Neo Isolazionismo economico Usa garantito

Nel corso della campagna elettorale americana si è parlato poco di economia.  Forse perché entrambi i candidati si dirigevano insieme verso una nuova fase di isolazionismo degli Stati Uniti.  E’ arrivato prima Trump e le differenzenze emergeranno dai dettagli, dal come verrano applicati questi comuni principi di politica economica.

Nelle dure presidenziali l’economia quasi assente

La campagna della Harris è sempre rimasta sulla scia di Biden che ha fatto una politica sull’immigrazione e sui dazi molto simile a quella che propone Trump. Stessa ricetta per la guerra commerciale alla Cina in nome della sicurezza nazionale e stesso disimpegno nei confronti dell’interscambio con l’Europa. Il dossier sulle auto elettriche è solo americano, ora che i tedeschi vogliono negoziare con Pechino. Nel settore tecnologico la grande differenza tra democratici e repubblicani la fa Elon Musk che ha parcheggiato la sua Tesla sul prato della Casa Bianca, come titolava Bloomberg alla vigilia del voto. Quindi si è parlato poco di economia perché , in generale, erano tutti erano concordi sui temi principali: dazi, chiusura al commercio mondiale, politica industriale, paura della Cina. Fin qui il cosa. Ora bisognerà vedere il come.

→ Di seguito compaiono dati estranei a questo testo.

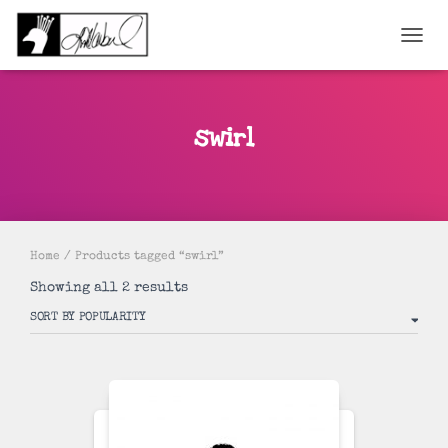
TOGGL
swirl
Home
/ Products tagged “swirl”
Sorted
Showing all 2 results
by
popularity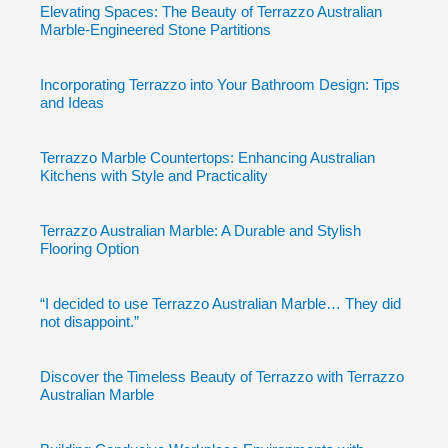
Elevating Spaces: The Beauty of Terrazzo Australian
Marble-Engineered Stone Partitions
Incorporating Terrazzo into Your Bathroom Design: Tips
and Ideas
Terrazzo Marble Countertops: Enhancing Australian
Kitchens with Style and Practicality
Terrazzo Australian Marble: A Durable and Stylish
Flooring Option
“I decided to use Terrazzo Australian Marble… They did
not disappoint.”
Discover the Timeless Beauty of Terrazzo with Terrazzo
Australian Marble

Nell’attesa la finanza aspetta

Gli slogan sono di per sé semplificatori e la soluzione di Trump per proteggersi dal disordine globale è basata sulla formula ‘ meno legami esterni e meno regolamenti interni’. Dalla propaganda alla pratica il salto non è così breve.  Per quanto riguarda i legami esterni in campo economico il riferimento è alla Cina. Ma riportare le produzioni in America è costoso e soprattutto richiede tempo. Per non dire del costo finale che  sarà superiore a quello del made in China. Meno regolamenti significa andare allo scontro con  un sistema fatto di pesi e contrappesi (democratici, aggiungiamo). Un esempio su tutti in tema di libertà economica: la recente sentenza della Corte Federale di Giustizia contro il monopolio di Google. A chi verrà affidata l’applicazione delle regole in materia, a Elon Musk?

Wall Street festeggia

Nel frattempo a Wall Street si festeggia. D’altronde lo champagne era già in fresco da qualche settimana. Il dollaro è sceso nell’ultimo mese e gli speculatori hanno liquidato molte delle loro posizioni in obbligazioni statunitensi. Le quotazioni dei titoli tecnologici restano osservate speciali per un eccesso di valutazione. A questo proposito una notizia degna di nota la fornisce il re della Borsa Warren Buffet che ha tagliato ulteriormente la sua partecipazione in Apple del 25% e ora siede su una montagna di dollari in contanti. Attendismo e speculazione, si dirà, ma vendere le proprie azioni non è mai un segno di fiducia nel futuro. Il termine “bolla” non è un taboo per i titoli tech della borsa americana.

Europa, 150 miliardi a perdere

E l’Europa? Il deficit nell’interscambio Usa e Ue l’anno scorso ha superato i 150 miliardi di euro. Durante la campagna elettorale Trump ha accusato i 27 di non comprare abbastanza prodotti Made in USA. Perciò sono concreti i timori di Bruxelles per le minacce di Trump. Per sedersi al tavolo della trattativa occorre una Ue forte e coesa che nel frattempo cerca di consolidare i rapporti con altri Paesi, magari portando avanti una posizione tutta sua nei confronti della Cina. Una sfida esistenziale per l’Europa che riducendo il suo export verso gli Usa non farrebbe che accellerare il declino.

Ma non sarà l’Europa il mercato da cui Trump intenderà proteggersi maggiormente. I giochi si faranno in Cina e lì dove crescono i Brics. L’America ha vissuto nella storia altre stagioni di isolazionismo, per poi dominare l’economia mondiale. Questa volta sembra però che sia il mondo a cambiare l’America e non viceversa.